Excerto do documento:
____________________
Pessoa Colectiva Religiosa em Portugal: O que São e Quais as Obrigações?
As pessoas colectivas religiosas em Portugal têm um tratamento jurídico especial, previsto na Lei n.º 16/2001, de 22 de junho, que regula como estas entidades funcionam e quais os seus direitos e obrigações. Mas o que exatamente são estas organizações? Qual a sua diferença em relação a empresas ou associações comuns? E quando precisam de um CAE (Código de Atividade Económica)? Vamos esclarecer estas questões de forma simples e direta.
O Que é uma Pessoa Colectiva Religiosa?
Uma pessoa coletiva religiosa é uma entidade criada para desenvolver atividades relacionadas com a religião ou o culto, de forma organizada e estável. O seu principal objetivo é permitir que grupos religiosos exerçam a sua liberdade de religião e promovam as suas práticas, como cultos, eventos espirituais, caridade ou formação religiosa.
____________________
Dados disponíveis:
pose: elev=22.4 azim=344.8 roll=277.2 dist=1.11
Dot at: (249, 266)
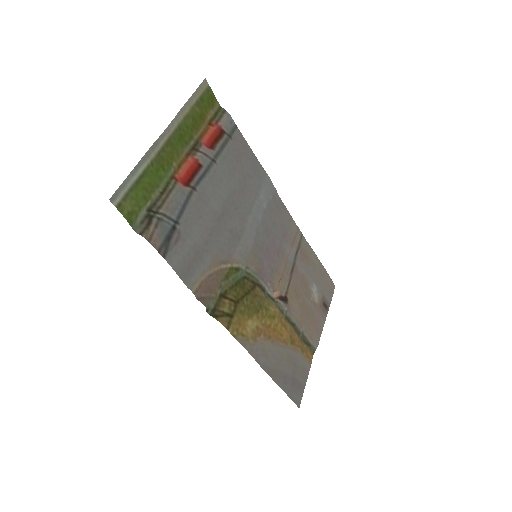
____________________
Exercício proposto 1: De acordo com o excerto sobre as pessoas colectivas religiosas, que lei prevê o tratamento jurídico especial destas entidades em Portugal?
Exercício proposto 2: Traduza para inglês esta frase do excerto sobre as pessoas colectivas religiosas: "O seu principal objetivo é permitir que grupos religiosos exerçam a sua liberdade de religião e promovam as suas práticas, como cultos, eventos espirituais, caridade ou formação religiosa."
Exercício proposto 3: Retome o texto sobre as pessoas colectivas religiosas em Portugal a partir da última frase apresentada.

Resultado do exercício 1: A Lei n.º 16/2001, de 22 de junho.

Resultado do exercício 2: Its main purpose is to allow religious groups to exercise their freedom of religion and to promote their practices, such as worship services, spiritual events, charity, or religious education.

Resultado do exercício 3:
Estas entidades podem ser, por exemplo:
- Igrejas ou comunidades religiosas;
- Ordens religiosas, como congregações de monges ou freiras;
- Instituições que prestem serviços sociais, educativos ou culturais ligados a uma religião.
Para que estas organizações sejam reconhecidas como pessoas coletivas religiosas, devem ser registadas na Conservatória do Registo de Pessoas Colectivas. Este registo garante que funcionam de acordo com a lei e que têm uma estrutura adequada para alcançar os seus objetivos religiosos.
O Que é o CAE e Quando é Obrigatório?
Se a pessoa colectiva religiosa se dedicar apenas a atividades espirituais ou de culto, não precisa de um CAE nem de registo fiscal nas Finanças, pois não está a desenvolver uma atividade económica.
O CAE (Código de Atividade Económica) é um código atribuído pela Autoridade Tributária (AT) para identificar a atividade económica de uma entidade. Por exemplo, uma empresa de construção terá um CAE relacionado com a construção, enquanto uma associação cultural terá um CAE relacionado com atividades culturais.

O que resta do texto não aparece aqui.